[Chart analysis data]
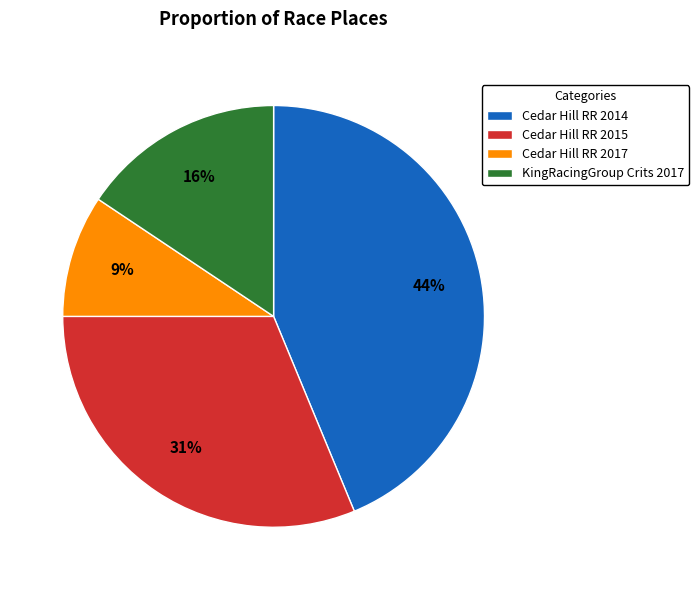

How many slices are in this pie chart?

4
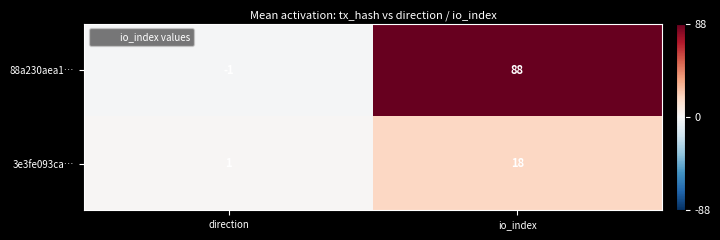

Reading left to right, list all the values displayed in this chart.

88a230aea1…: -1	88
3e3fe093ca…: 1	18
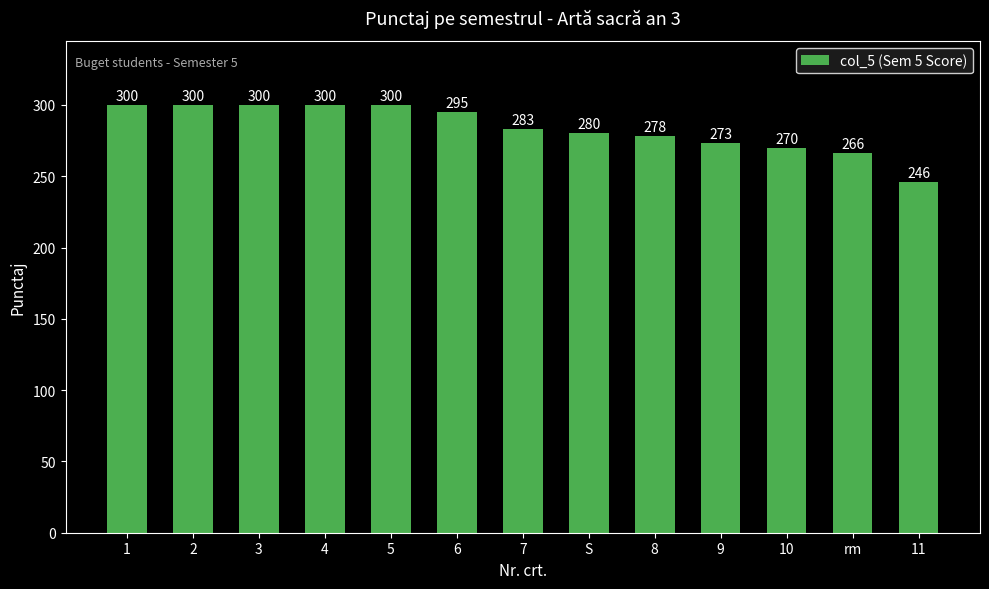

What position from the right is 5?

9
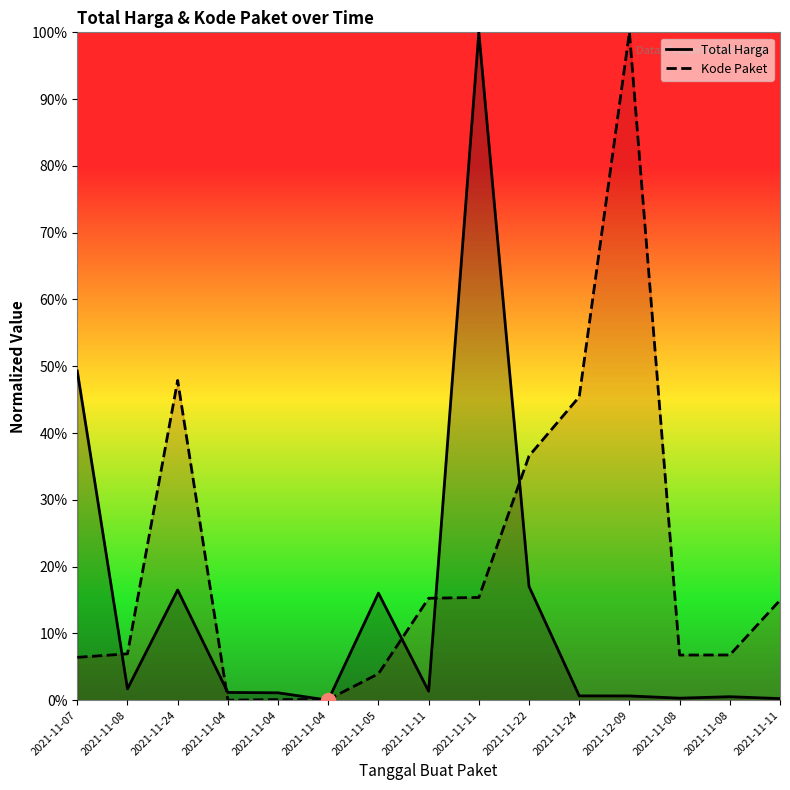

What are all the series names shown in the legend?

Total Harga, Kode Paket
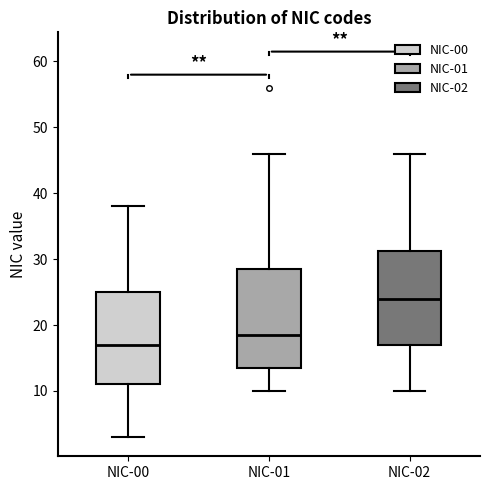

Reading left to right, transcribe this box plot: for each box, give where its median line is, the range the box spans, and where its two whiskers end, as read against the y-axis. The values are not printed on the chart, so give them approximately, as read against the axis.

NIC-00: median 17, box 11 to 25, whiskers 3 to 38
NIC-01: median 19, box 14 to 29, whiskers 10 to 46
NIC-02: median 24, box 17 to 31, whiskers 10 to 46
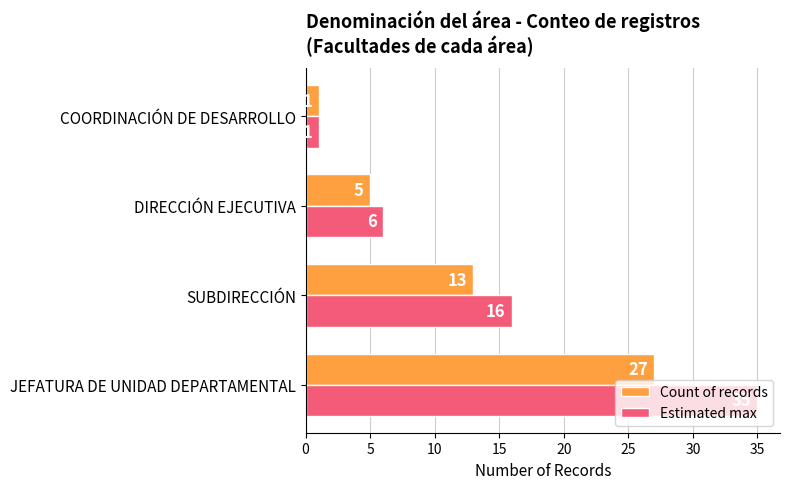

What is the difference between the maximum and minimum values in the Estimated max series?

34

**To-do item**:
Reproduce every row above word for word, omitting the pictures.

**The answer**:
How many slices are in this pie chart?

4

Reading left to right, list all the values displayed in this chart.

88a230aea1…: -1	88
3e3fe093ca…: 1	18

What position from the right is 5?

9

What are all the series names shown in the legend?

Total Harga, Kode Paket

Reading left to right, transcribe this box plot: for each box, give where its median line is, the range the box spans, and where its two whiskers end, as read against the y-axis. The values are not printed on the chart, so give them approximately, as read against the axis.

NIC-00: median 17, box 11 to 25, whiskers 3 to 38
NIC-01: median 19, box 14 to 29, whiskers 10 to 46
NIC-02: median 24, box 17 to 31, whiskers 10 to 46

What is the difference between the maximum and minimum values in the Estimated max series?

34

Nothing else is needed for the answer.